Librarians overwhelmingly (71 percent) report that the most important impact of this service is providing Internet access to those who otherwise would not have it. This is the first time that impact has been quantified on a national scale."
The author of the report says that libraries are doing an incredible job serving people, but there is such a demand that it's very hard to keep up with computer upogrades, services and repairs. Here's a good story:
Appolonia Tovar, 17, does not have Internet access at home and relies on the computers at the Daniel Ruiz Branch of the Austin, Texas, Public Library.
"I spend most of my time each weekday at the library. My homework always consists of either research or typing an essay. Now that I'm a senior in high school, I am constantly online at the library researching colleges, scholarships, and even signing up for tests like the ACT,” Tovar said.

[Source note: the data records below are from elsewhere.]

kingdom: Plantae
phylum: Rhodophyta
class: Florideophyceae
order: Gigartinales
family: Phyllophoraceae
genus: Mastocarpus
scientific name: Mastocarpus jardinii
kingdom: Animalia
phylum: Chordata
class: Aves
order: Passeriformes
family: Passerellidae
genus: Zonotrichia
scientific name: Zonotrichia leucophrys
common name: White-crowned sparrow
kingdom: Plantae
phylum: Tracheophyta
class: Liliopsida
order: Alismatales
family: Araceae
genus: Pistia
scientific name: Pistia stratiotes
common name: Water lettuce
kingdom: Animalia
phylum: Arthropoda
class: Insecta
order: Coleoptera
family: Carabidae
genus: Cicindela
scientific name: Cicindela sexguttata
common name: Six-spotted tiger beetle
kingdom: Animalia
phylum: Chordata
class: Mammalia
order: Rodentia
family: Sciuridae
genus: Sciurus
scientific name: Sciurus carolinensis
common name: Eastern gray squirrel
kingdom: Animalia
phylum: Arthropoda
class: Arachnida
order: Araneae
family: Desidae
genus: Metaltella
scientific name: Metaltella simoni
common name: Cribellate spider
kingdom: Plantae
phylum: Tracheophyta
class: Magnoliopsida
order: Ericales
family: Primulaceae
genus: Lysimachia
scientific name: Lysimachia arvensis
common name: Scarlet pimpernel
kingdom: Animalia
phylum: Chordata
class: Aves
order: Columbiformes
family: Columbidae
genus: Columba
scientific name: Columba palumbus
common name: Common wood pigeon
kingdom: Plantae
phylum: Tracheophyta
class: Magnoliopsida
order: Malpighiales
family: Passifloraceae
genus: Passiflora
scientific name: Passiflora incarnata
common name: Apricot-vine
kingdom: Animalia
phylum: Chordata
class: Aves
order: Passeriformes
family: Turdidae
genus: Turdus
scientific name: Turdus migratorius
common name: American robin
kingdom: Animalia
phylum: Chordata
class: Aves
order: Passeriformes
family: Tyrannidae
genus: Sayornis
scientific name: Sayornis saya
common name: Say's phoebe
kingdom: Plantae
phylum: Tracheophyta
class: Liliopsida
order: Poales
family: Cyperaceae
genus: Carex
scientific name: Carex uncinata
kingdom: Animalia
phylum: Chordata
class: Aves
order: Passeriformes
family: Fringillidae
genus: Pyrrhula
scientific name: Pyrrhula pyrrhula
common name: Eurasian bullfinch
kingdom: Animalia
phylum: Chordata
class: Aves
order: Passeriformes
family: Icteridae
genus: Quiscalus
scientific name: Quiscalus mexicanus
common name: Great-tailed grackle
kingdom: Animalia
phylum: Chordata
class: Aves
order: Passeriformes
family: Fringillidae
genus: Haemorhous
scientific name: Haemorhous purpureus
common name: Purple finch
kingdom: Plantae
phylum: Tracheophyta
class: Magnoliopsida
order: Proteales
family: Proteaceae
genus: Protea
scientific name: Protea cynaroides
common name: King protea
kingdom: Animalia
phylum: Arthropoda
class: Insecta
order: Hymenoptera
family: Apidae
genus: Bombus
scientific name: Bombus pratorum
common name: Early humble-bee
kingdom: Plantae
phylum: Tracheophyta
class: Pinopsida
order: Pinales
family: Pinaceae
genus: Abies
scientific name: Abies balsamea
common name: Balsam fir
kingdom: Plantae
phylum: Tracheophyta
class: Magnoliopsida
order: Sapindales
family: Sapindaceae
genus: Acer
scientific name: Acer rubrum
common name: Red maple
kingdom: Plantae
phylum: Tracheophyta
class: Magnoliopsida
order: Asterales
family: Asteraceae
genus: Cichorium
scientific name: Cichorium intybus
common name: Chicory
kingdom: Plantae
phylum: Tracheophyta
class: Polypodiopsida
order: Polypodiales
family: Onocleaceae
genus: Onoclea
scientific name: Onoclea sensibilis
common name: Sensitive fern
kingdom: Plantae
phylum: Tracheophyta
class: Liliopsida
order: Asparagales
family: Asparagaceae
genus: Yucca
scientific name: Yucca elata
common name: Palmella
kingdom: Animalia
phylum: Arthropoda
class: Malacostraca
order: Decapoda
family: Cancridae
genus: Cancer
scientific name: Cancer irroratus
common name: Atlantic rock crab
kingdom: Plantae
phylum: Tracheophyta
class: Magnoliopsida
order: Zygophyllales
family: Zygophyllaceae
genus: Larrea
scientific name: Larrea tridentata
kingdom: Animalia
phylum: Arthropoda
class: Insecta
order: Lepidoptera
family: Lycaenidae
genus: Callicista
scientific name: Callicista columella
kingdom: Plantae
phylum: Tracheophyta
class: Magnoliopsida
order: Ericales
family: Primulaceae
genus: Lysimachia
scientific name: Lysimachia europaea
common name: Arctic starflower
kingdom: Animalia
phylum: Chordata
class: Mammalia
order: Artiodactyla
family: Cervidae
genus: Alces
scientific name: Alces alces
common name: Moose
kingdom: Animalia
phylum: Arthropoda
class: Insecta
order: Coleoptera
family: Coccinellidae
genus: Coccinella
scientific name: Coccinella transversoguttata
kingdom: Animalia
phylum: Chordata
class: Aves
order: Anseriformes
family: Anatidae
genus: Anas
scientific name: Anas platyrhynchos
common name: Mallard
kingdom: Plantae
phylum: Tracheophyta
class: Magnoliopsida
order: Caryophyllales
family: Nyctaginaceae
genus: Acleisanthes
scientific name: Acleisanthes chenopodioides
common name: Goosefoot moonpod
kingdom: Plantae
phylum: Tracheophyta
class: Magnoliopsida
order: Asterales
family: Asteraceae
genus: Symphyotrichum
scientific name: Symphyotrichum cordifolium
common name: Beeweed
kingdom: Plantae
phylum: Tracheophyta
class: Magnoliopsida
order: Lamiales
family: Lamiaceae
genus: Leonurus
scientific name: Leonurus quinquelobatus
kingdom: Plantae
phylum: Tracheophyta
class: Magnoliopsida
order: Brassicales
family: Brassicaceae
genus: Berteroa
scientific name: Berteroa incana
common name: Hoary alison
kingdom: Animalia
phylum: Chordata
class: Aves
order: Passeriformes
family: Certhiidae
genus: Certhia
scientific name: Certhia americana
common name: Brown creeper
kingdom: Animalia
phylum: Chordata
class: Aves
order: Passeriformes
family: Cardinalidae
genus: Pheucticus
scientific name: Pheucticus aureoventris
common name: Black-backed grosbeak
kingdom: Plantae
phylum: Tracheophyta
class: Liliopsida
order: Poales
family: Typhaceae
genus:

Austin Public Library’s Wired for Youth program provides computers and Internet access, classes, and mentorship for young people ages 8 - 17 from disadvantaged communities and teaches them how to use technology as a way of preparing for their future.
The Wired for Youth program is one example of how public libraries are thriving in the digital age. Yet nearly half (45 percent) of U.S. public libraries report no increase or a drop in program funding for 2006. With inflation, increased personnel and benefits costs, and a greater demand for technology enhancements, flat funding in many cases amounts to budget cuts which directly affect the quality of library services including the number of hours a library is open.
“If libraries can’t keep up with demand or make technological advancements, people who rely on the library for computer access will be increasingly disadvantaged and a new divide will emerge,” said Jill Nishi, manager of the U.S. Libraries initiative at the Bill & Melinda Gates Foundation. “It’s up to communities and library leaders to ensure that this inequity does not occur, and that libraries can provide quality technology services for generations to come.”
I have not read the report yet, but from the press release, it sounds like the findings confirm that libraries are doing their darndest to keep up with technology (you knew that), but they're not being adequately funded--publicly or privately--to meet the needs of many library users (you also suspected that).
It's great that public libraries are able to serve the people who do not have computer access at home, don't get me wrong. I just don't want us to also lose sight of the people who DO have computer access at home. Some of those people might be private funders...it's back to that age-old question: who do we build our library services for? The people we see every day or the people we WANT to see every day?